The first and simplest method, and the more amazing/magical, is as simple as, from your project directory, run:

code .

For example, if I cloned my blog, I’d be located in ~/repos/forevolve.github.io.

And yes, that’s it, a VS Code WSL: Ubuntu-18.04 has just opened in the right directory!

From VS Code

From VS Code, ctrl+shift+P, then Remote-WSL: New Window. That should open an instance of VS Code, connected to your WSL2 Ubuntu distro.

From there, you can Open Folder, and choose the Linux directory that you cloned your project in; in my case, it was ~/repos/forevolve.github.io.

Start Jekyll or the tool of your choice

From your VS Code connected to WSL, if you open a terminal (using ctrl+.), you can then run your favorite commands, like bundle exec jekyll serve -I.

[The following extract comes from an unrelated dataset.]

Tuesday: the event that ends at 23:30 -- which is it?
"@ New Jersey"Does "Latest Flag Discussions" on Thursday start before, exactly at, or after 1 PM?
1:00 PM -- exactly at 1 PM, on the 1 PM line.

Tips to “solve” bundle error

Full disclaimer, I’m pretty new to Linux, and I encountered a few problems here and there while working with WSL2/Jekyll. Most of those problems were related to permissions (I think) of Ruby and Bundle. I’m not a Ruby developer, I only use that for Jekyll, so there might be better ways/workarounds. What I found was that running bundle exec as root was fixing my issues, so I just sudo bundle exec my commands. I know that it is not recommended, but I only have a limited amount of time to spend on my personal projects, so that’s it; I’m sharing my quirk with you anyway, and I welcome any better solution! BTW, not all of my projects require the use of sudo, for some reasons.

The type of error that I’m talking about:

  • Could not find eventmachine-1.2.7 in any of the sources
  • Run bundle install to install missing gems.

Then you run bundle install, then the same error pop back again.


There are a few quirks here and there (besides the sudo trick that I just talked about), first of all, some features in VS Code are not working, like the source control window, so you need to run your git command by hand. Another one is the fact that you can’t modify your files from Windows. That said, you can drag and drop new files into code (like images), which is fine enough by me.


It is becoming easier to take advantage of both Linux and Windows now, which is extremely useful to Windows users that develop using non-Microsoft technologies. Then, by moving your source code to the Linux file system, until everything in WSL2 gets fixed, you can use the productivity tools that make your life easier and your development cycle faster.

I hope you enjoyed this quick article and that you’ll be able to add the watch flag when running your favorite tools using WSL2.

Noticeable speed gain

Moreover, I noticed a considerable gain between building from the Windows file system vs the Linux filesystem, both ways through WSL2/Ubuntu/bash. From /mnt/..., it took between 3.798 and 5.31 seconds while it took only between 1.415 and 1.433 seconds from ~/..., which is faster from 265% to 375%.

I only ran three builds each and took the fastest and slowest, so these numbers could not reflect the reality of every project. That said, I find it very impressive and very convenient. For example, with incremental build activated, rebuilding this post takes less than 0.2 seconds using the Linux file system!


The source of the idea comes from a comment, from nake89, in the GitHub issue that tracks this problem: [WSL2] File changes made by Windows apps on Windows filesystem don’t trigger notifications for Linux apps.